Here are some parts of the interview that didn’t make the printed story:
Boyd said the common soldier wasn’t trained or equipped properly for a different kind of war.
“The normal, everyday individual who was sent into Vietnam was not trained to be there,” Boyd said. “It was an on-the-job, live-or-die situation, and a lot of these kids died because they were ‘Vietnam stupid.’ … What I saw in the faces of these kids … I mean, I was a kid myself … we were all full of ourselves. We were told that we were the best. We were told we could get the job done. We worked to that end. What I found in Vietnam … is that kids were sent in with no understanding.

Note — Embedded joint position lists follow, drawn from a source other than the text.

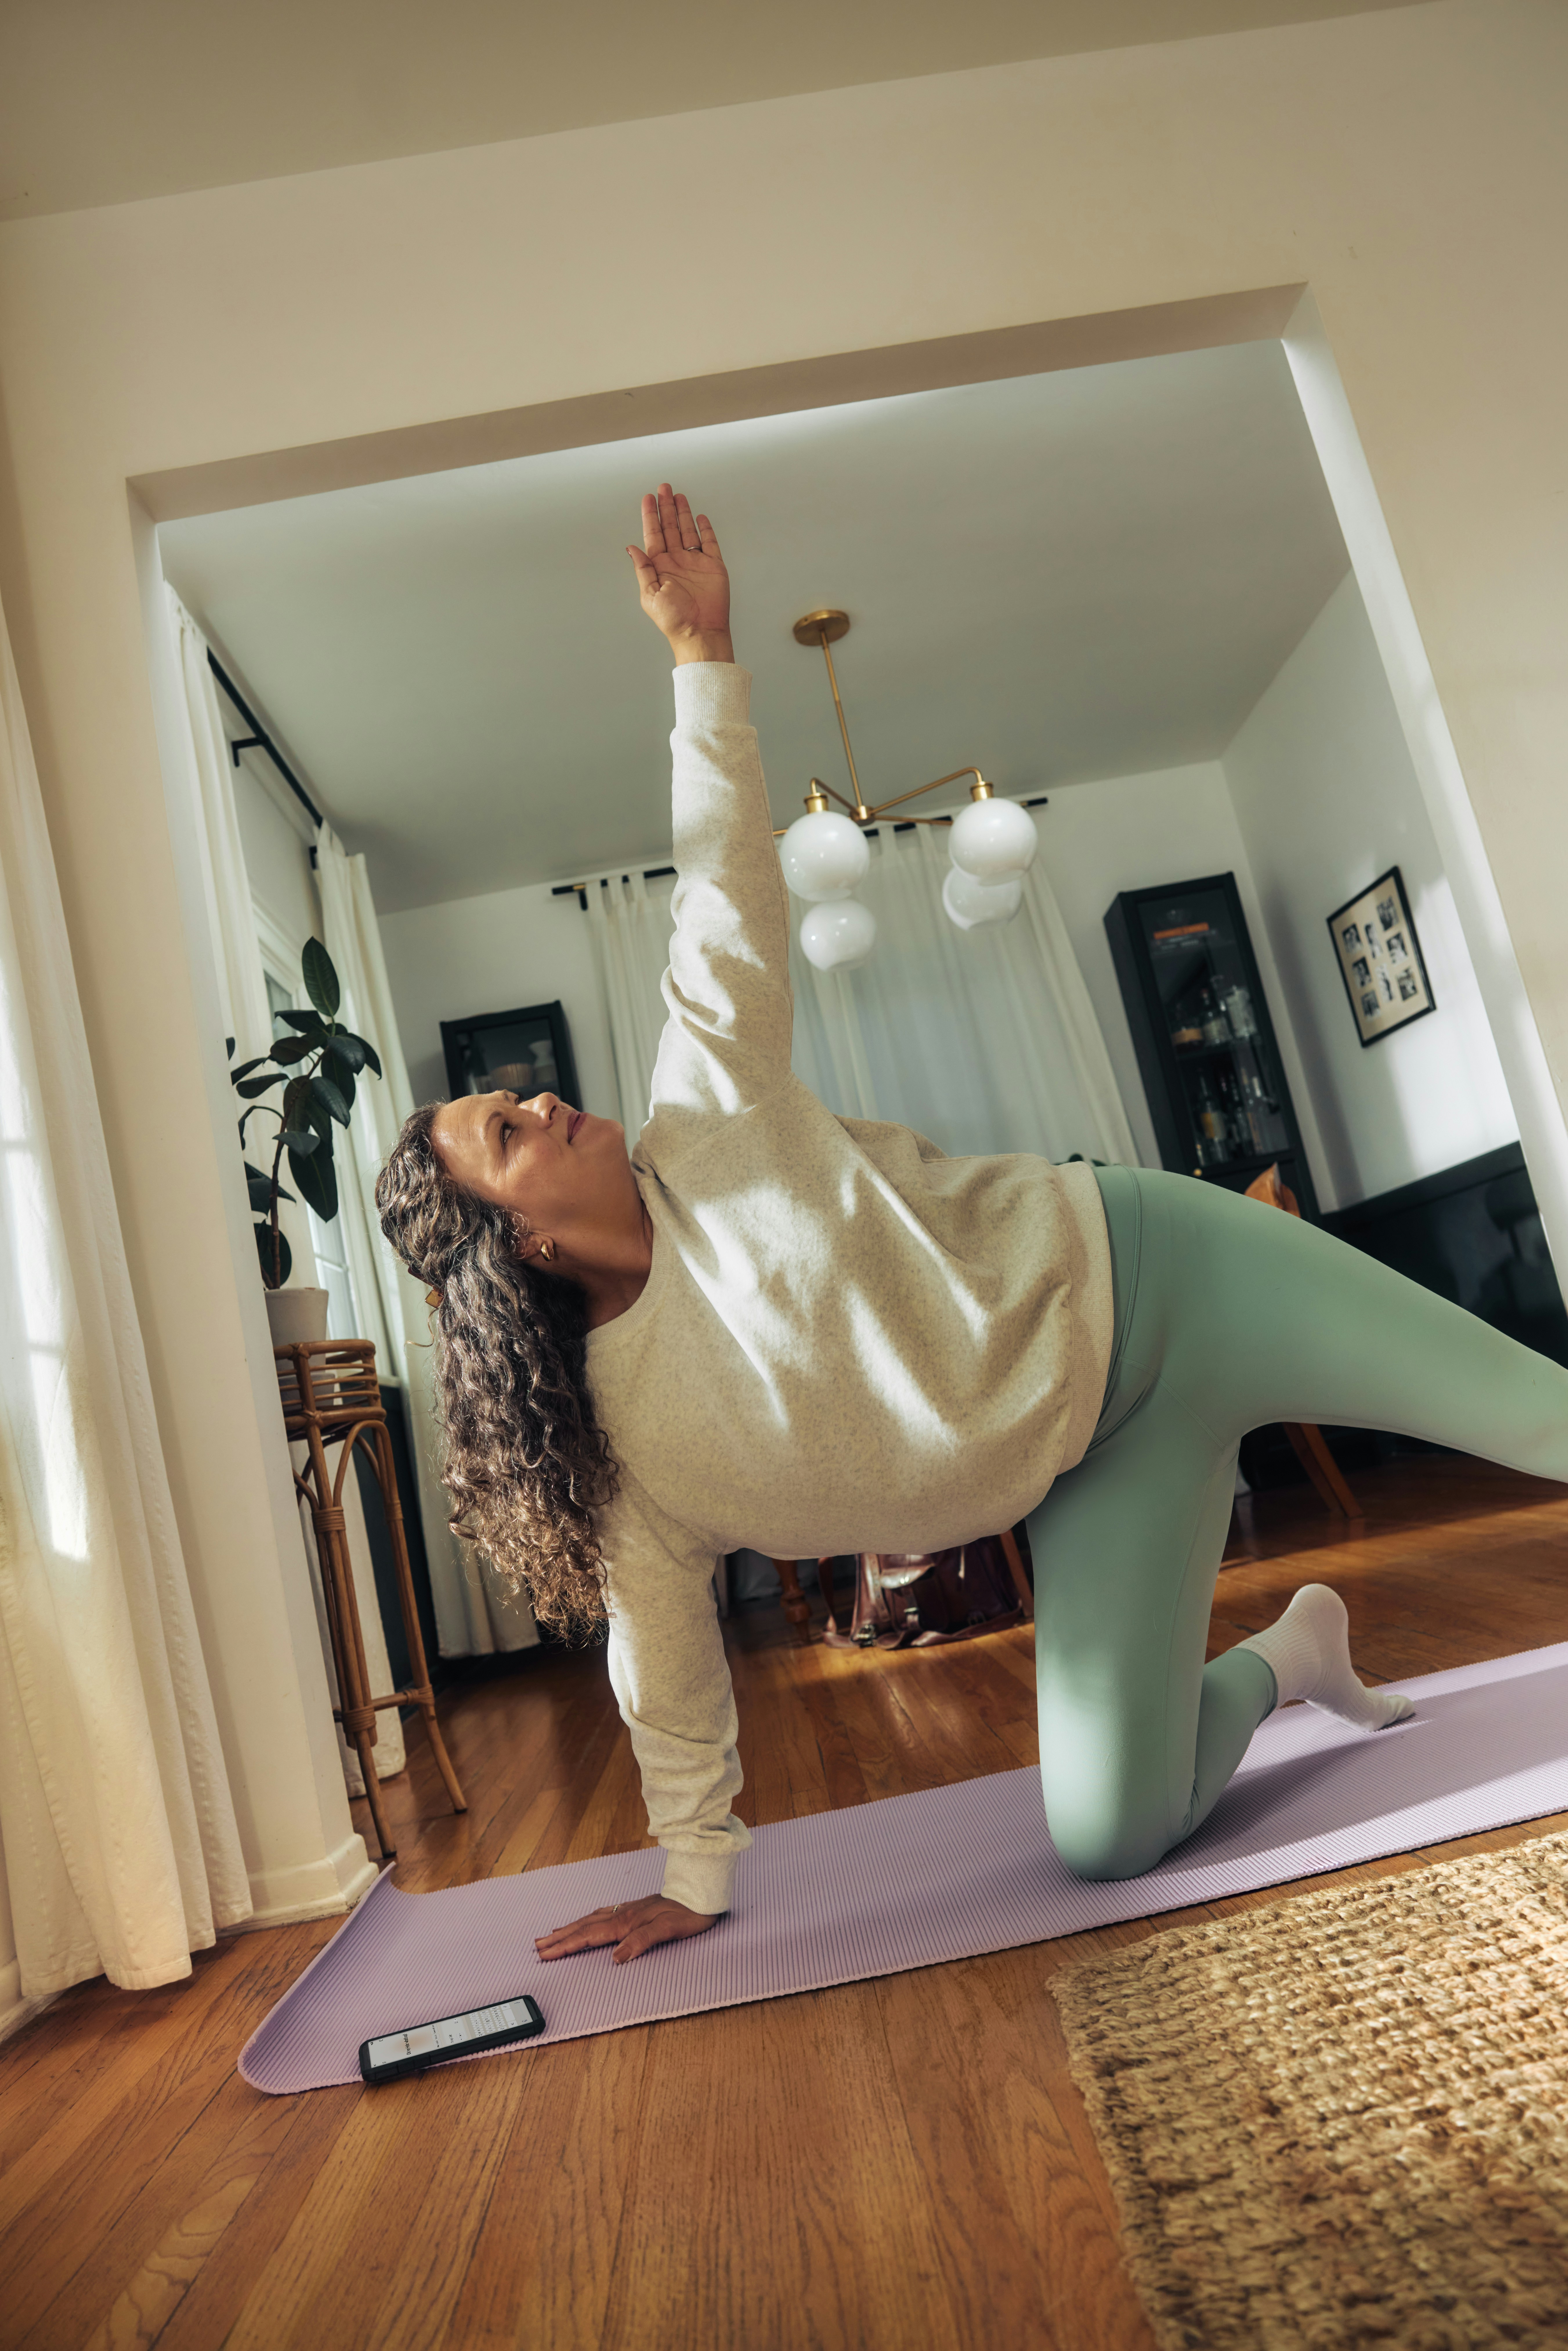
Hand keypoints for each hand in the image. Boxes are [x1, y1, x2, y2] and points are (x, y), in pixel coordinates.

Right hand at [534, 1892, 717, 1965]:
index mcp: (627, 1922)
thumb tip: (616, 1956)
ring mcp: (628, 1909)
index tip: (546, 1953)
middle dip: (560, 1938)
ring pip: (591, 1919)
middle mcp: (623, 1914)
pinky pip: (603, 1914)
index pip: (590, 1936)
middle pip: (585, 1926)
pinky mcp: (635, 1908)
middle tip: (537, 1946)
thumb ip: (642, 1941)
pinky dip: (588, 1920)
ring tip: (552, 1934)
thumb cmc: (689, 1914)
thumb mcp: (669, 1930)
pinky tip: (586, 1920)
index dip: (567, 1945)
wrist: (703, 1893)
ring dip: (570, 1928)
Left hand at [627, 484, 732, 664]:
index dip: (650, 516)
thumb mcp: (650, 594)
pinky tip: (699, 517)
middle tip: (664, 487)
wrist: (700, 632)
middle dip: (666, 507)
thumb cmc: (674, 620)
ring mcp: (695, 562)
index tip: (648, 499)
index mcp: (659, 566)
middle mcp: (676, 561)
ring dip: (682, 513)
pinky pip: (709, 542)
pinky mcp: (713, 566)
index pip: (653, 534)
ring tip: (678, 495)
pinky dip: (705, 528)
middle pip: (670, 527)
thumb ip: (643, 569)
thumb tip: (631, 548)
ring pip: (687, 530)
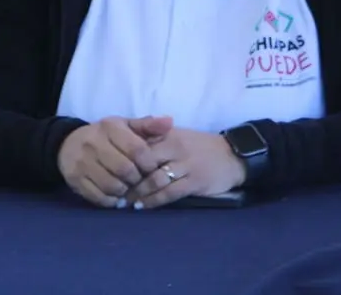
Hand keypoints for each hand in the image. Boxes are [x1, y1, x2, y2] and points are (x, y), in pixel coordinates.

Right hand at [56, 116, 165, 207]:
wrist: (68, 145)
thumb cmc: (105, 136)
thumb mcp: (125, 126)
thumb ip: (148, 125)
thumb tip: (170, 121)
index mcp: (110, 127)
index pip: (137, 149)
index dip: (148, 163)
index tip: (151, 168)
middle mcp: (94, 143)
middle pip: (125, 170)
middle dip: (137, 179)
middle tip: (140, 180)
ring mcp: (83, 163)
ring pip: (112, 185)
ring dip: (125, 192)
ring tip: (128, 188)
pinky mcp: (76, 180)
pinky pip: (98, 197)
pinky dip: (111, 200)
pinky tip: (116, 196)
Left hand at [123, 128, 247, 209]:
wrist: (231, 155)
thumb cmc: (199, 146)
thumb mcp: (177, 136)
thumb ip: (155, 138)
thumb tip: (125, 147)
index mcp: (168, 134)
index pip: (139, 144)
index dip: (123, 158)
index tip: (109, 170)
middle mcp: (175, 147)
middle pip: (143, 163)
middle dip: (127, 178)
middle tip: (113, 189)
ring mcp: (185, 165)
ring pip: (154, 180)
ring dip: (137, 193)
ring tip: (125, 201)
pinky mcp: (194, 181)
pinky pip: (169, 193)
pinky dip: (153, 201)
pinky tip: (143, 206)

“A lot of them didn’t have a good education. A lot of them joined the military just because they needed some kind of structure in their life,” Boyd said. “But when they got to Vietnam, they stepped into a meat grinder. They literally did. They were fighting an enemy who had years of training to fight in their own country. … These high school kids had no real jungle combat training.”
The military equipped the U.S. soldier with the wrong weaponry. The M16 was a bad choice, he said.
“The M16 (rifle), in particle, got so many people killed because the first weapons taking into the country didn’t function right,” Boyd insisted. “Our guys were told they didn’t need to clean them … they were self-cleaning … and they jammed. And sometimes half the guys who went on patrol came back dead because their weapons jammed.
“The Vietcong were winning because they had superior weaponry … the AK, which is a helluva weapon. Even today, it’s listed as one of the top weapons of all-time.”
Boyd had high marks for the Marine.
“I never saw a Marine I couldn’t be proud of. They were good men.”
On his actions as a sniper:
“I reacted the right way. I think that’s about all I can say about that. I reacted the way I was brought up to react, told to react. And I have tried to live my life that way.”
Was the war win-able?
“No. … We never made any headway in that country, and I never ran out of targets.”